I’ve been far more impressed with than moved by Marvel’s 22-movie longform storytelling. Whatever emotional heft the films tighten in me tend to slack with the next board-resetting film. That dusty ending to Infinity War should have sent me crying a river deep enough to flood the theater. Instead, I shook my head in disbelief: of course they were killing off characters that had movies announced; this shit wasn’t going to stick.
But the bigger curiosity for me has been something else: where we will they go from their next movie, Avengers: Endgame? Where will they take the story after they’ve (presumably) defeated the biggest and baddest villain of them all, Thanos himself?

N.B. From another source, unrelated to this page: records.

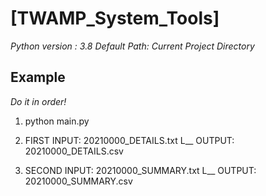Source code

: # [TWAMP_System_Tools]

*Python version : 3.8*
*Default Path: Current Project Directory*

## Example

*Do it in order!*

1. python main.py

2. FIRST INPUT: 20210000_DETAILS.txt
   L__ OUTPUT: 20210000_DETAILS.csv

3. SECOND INPUT: 20210000_SUMMARY.txt
   L__ OUTPUT: 20210000_SUMMARY.csv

Villains are often poorly done in superhero movies, and it’s not hard to see why. They got to be powerful to challenge a superhero. They gotta do something dramatic. People probably have to die. Cities probably have to be destroyed. Something has to be done that – whether it makes sense for the story or not – allows the superhero to show off ALL their powers in their own chaotic, wonderful, visually appealing ways. This is fine when you make a few superhero movies each decade. But when you make more than a few each year, it leads to an endless ramping up of the stakes, where things get bigger and bigger and bigger until they lose all meaning again. After all, boiling water at 400 degrees is not going to make it any more boiled than it was at 212 degrees. It’s all excess, unnecessary energy.

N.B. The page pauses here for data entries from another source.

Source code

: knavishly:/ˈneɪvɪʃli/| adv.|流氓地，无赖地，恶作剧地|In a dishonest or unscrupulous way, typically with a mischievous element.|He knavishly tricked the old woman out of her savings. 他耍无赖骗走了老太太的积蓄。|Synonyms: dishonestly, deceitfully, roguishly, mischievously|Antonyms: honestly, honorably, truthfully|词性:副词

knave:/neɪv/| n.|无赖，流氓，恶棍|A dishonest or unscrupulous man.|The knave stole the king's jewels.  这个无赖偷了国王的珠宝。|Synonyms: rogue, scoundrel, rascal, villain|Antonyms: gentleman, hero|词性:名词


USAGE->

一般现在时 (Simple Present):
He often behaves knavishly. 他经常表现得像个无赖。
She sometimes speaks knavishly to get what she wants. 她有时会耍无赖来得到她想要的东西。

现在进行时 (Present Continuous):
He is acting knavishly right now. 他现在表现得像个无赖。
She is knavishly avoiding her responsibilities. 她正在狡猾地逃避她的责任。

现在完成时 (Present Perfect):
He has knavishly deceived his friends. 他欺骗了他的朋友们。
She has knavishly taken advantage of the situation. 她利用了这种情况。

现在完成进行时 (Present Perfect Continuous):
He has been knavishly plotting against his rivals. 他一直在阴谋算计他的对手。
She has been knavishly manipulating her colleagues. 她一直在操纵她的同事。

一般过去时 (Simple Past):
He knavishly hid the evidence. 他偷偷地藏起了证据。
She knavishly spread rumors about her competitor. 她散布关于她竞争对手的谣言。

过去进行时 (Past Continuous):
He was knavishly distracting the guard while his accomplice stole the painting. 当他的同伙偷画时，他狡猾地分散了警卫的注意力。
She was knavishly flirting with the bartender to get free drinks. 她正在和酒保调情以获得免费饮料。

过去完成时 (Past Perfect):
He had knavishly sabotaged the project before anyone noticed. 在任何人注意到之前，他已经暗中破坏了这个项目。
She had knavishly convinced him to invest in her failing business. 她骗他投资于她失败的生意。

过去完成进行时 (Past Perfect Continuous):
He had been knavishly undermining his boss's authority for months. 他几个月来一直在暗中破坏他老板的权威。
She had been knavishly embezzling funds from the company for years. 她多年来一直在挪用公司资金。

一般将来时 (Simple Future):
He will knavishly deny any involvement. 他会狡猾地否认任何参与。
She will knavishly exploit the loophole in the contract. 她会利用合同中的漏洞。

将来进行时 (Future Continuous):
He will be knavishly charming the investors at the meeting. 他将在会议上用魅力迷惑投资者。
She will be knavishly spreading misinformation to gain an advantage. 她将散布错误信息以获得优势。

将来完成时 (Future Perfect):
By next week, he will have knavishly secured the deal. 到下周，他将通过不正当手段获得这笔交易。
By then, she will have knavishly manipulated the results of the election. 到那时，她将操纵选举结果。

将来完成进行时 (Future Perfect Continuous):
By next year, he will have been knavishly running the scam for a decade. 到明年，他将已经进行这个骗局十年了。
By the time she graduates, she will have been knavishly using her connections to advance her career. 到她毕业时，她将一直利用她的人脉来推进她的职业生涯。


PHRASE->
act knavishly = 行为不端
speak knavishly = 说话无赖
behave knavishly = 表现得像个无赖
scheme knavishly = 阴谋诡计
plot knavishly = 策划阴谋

But Marvel’s villains may be trending in the right direction. Black Panther sported one of the best villains of not only the MCU but the greater movieverse in Michael B. Jordan’s Erik Killmonger. He didn’t even have to destroy any cities for it! What made him so potent is the duality he shared with Chadwick Boseman’s T’Challa. They both wanted the same thing: their people to be taken care of. But they had widely different definitions of what “my people” and community were. And they had wildly different approaches for how to share that wealth with others. That’s what made Killmonger’s end so tragic. He wasn’t wrong. He had good intentions. He just didn’t know how to go about it in a better way.

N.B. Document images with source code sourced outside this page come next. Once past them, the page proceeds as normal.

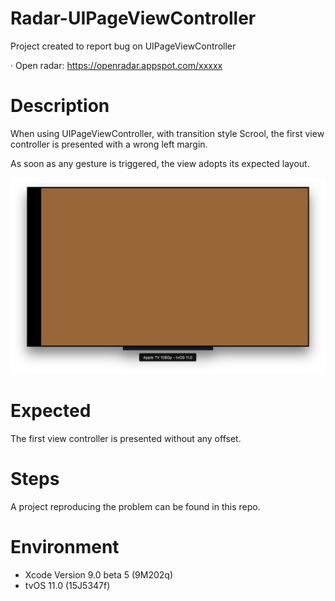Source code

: # Radar-UIPageViewController

Project created to report bug on UIPageViewController

· Open radar: https://openradar.appspot.com/xxxxx

# Description
When using UIPageViewController, with transition style Scrool, the first view controller is presented with a wrong left margin.

As soon as any gesture is triggered, the view adopts its expected layout.

![](preview.png)

# Expected 
The first view controller is presented without any offset.

# Steps

A project reproducing the problem can be found in this repo.

# Environment

- Xcode Version 9.0 beta 5 (9M202q)
- tvOS 11.0 (15J5347f)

Captain Marvel’s team of writer/directors Anna Boden and Ryan Fleck (Half-Nelson, Sugar, Mississippi Grind) seem to have taken exactly these notes with their own villain. Ben Mendelsohn’s Talos appears at first to be another hammy villain role in which an incredible actor is buried beneath 4 hours worth of makeup (see: Idris Elba in Star Trek: Beyond, Oscar Isaac in X:Men: Apocalypse). But as the story goes on, we can see that Talos wants the same thing as Brie Larson’s Vers: freedom. They just have different definitions of it. And yet they both need the same journey to get there.
We’ve all been there. We’ve wanted the same thing as someone else – be it a job, money, or last seats into a soldout concert – and for different reasons. And often, when we want it bad enough, we resort to behavior that is atypical of us. We almost do whatever is necessary. We’re usually not proud of our actions afterward. The end justifies the means.
In Captain Marvel, Talos indeed appears to be one for those nasty, hellbent villains. He shoots people. He impersonates others (a special Skrull skill). He doesn’t seem to yield a gentle bone in his body until he comes face to face with a cat – even as he contends its actually a Flerken (spoiler alert: it’s a glorious Flerken). From that encounter on, we can tell something is different about this guy. He seems very interested in Vers. He seems even more interested in finding this light speed machine that can get him places. It’s just that the place he genuinely wants to go is actually pretty sweet: home. And he wants to help what’s left of his Skrull race achieve the same freedom.
I found it enormously satisfying that Captain Marvel’s most brutal fights take place in wide open spaces or in outer space itself. Whenever I’ve had someone describe my brain, “wide open spaces’ and ‘lost in space’ are two often-used phrases. And it’s true: the mind is a very, very elastic creature capable of expanding for any size of thought and intention. Throughout the movie, Vers’ most important battle is entirely internal. She’s simply trying to figure out her true identity. To make sense of all her flashbacks to some kind of previous life. And when she finally puts all the emotionally drenched pieces together? She’s brighter and stronger than ever. She tears through ships right down the middle. She fights off powerful bombs intent on worldly destruction. And she does it all with such glee. For the first time in the whole movie, she is truly, completely unburdened.
No cities are destroyed in this movie (London, New York, Chicago, and San Fransisco – y’all can take a breather until the next superhero movie). No love interests are forced. The heroine is disarmingly cocky and not full of stereotypical insecurities. The world-building and gap-filling to tie in with the larger Marvel story never feels forced. The cute animal survives. And the hero and “villain” both help each other to get what they want. How rare is that?